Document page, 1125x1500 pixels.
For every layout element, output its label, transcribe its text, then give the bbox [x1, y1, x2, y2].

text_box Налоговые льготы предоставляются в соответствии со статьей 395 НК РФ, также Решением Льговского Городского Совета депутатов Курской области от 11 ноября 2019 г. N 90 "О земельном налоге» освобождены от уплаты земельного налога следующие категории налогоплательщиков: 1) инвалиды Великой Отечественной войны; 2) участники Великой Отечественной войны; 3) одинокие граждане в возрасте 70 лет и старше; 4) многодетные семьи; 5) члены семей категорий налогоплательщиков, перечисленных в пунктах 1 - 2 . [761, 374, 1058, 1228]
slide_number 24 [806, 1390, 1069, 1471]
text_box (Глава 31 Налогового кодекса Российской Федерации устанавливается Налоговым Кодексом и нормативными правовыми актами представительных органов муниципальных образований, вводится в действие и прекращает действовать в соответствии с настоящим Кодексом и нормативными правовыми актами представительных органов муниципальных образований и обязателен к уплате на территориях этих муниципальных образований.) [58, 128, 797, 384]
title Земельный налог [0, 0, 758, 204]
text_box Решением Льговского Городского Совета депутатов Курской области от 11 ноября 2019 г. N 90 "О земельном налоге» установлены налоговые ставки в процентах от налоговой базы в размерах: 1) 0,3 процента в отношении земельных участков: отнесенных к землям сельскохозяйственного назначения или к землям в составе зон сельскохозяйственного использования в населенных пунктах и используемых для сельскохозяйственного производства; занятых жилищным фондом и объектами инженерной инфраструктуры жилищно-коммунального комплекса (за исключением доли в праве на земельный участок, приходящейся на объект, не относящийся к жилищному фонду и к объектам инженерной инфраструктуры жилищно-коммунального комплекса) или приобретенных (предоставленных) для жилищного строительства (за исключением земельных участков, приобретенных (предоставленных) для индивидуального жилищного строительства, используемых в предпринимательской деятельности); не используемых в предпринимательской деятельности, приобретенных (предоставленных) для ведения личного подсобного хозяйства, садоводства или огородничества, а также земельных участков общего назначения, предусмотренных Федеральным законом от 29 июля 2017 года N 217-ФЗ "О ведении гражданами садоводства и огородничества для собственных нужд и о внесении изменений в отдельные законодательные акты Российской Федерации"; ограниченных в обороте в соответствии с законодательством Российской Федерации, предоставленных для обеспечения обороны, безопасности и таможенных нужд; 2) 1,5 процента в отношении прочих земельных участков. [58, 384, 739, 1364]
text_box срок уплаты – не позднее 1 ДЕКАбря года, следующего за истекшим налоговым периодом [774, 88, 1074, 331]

════════════════

▸ **Request**: Word for word, output all of the material.

▸ **The completed task**:
Document page, 1125x1500 pixels.
For every layout element, output its label, transcribe its text, then give the bbox [x1, y1, x2, y2].

text_box Налоговые льготы предоставляются в соответствии со статьей 395 НК РФ, также Решением Льговского Городского Совета депутатов Курской области от 11 ноября 2019 г. N 90 "О земельном налоге» освобождены от уплаты земельного налога следующие категории налогоплательщиков: 1) инвалиды Великой Отечественной войны; 2) участники Великой Отечественной войны; 3) одинокие граждане в возрасте 70 лет и старше; 4) многодетные семьи; 5) члены семей категорий налогоплательщиков, перечисленных в пунктах 1 - 2 . [761, 374, 1058, 1228]
slide_number 24 [806, 1390, 1069, 1471]
text_box (Глава 31 Налогового кодекса Российской Федерации устанавливается Налоговым Кодексом и нормативными правовыми актами представительных органов муниципальных образований, вводится в действие и прекращает действовать в соответствии с настоящим Кодексом и нормативными правовыми актами представительных органов муниципальных образований и обязателен к уплате на территориях этих муниципальных образований.) [58, 128, 797, 384]
title Земельный налог [0, 0, 758, 204]
text_box Решением Льговского Городского Совета депутатов Курской области от 11 ноября 2019 г. N 90 "О земельном налоге» установлены налоговые ставки в процентах от налоговой базы в размерах: 1) 0,3 процента в отношении земельных участков: отнесенных к землям сельскохозяйственного назначения или к землям в составе зон сельскохозяйственного использования в населенных пунктах и используемых для сельскохозяйственного производства; занятых жилищным фондом и объектами инженерной инфраструктуры жилищно-коммунального комплекса (за исключением доли в праве на земельный участок, приходящейся на объект, не относящийся к жилищному фонду и к объектам инженерной инфраструктуры жилищно-коммунального комплекса) или приобретенных (предоставленных) для жилищного строительства (за исключением земельных участков, приобретенных (предоставленных) для индивидуального жилищного строительства, используемых в предпринимательской деятельности); не используемых в предпринимательской деятельности, приобретенных (предоставленных) для ведения личного подсобного хозяйства, садоводства или огородничества, а также земельных участков общего назначения, предусмотренных Федеральным законом от 29 июля 2017 года N 217-ФЗ "О ведении гражданами садоводства и огородничества для собственных нужд и о внесении изменений в отдельные законодательные акты Российской Федерации"; ограниченных в обороте в соответствии с законодательством Российской Федерации, предоставленных для обеспечения обороны, безопасности и таможенных нужд; 2) 1,5 процента в отношении прочих земельных участков. [58, 384, 739, 1364]
text_box срок уплаты – не позднее 1 ДЕКАбря года, следующего за истекшим налоговым периодом [774, 88, 1074, 331]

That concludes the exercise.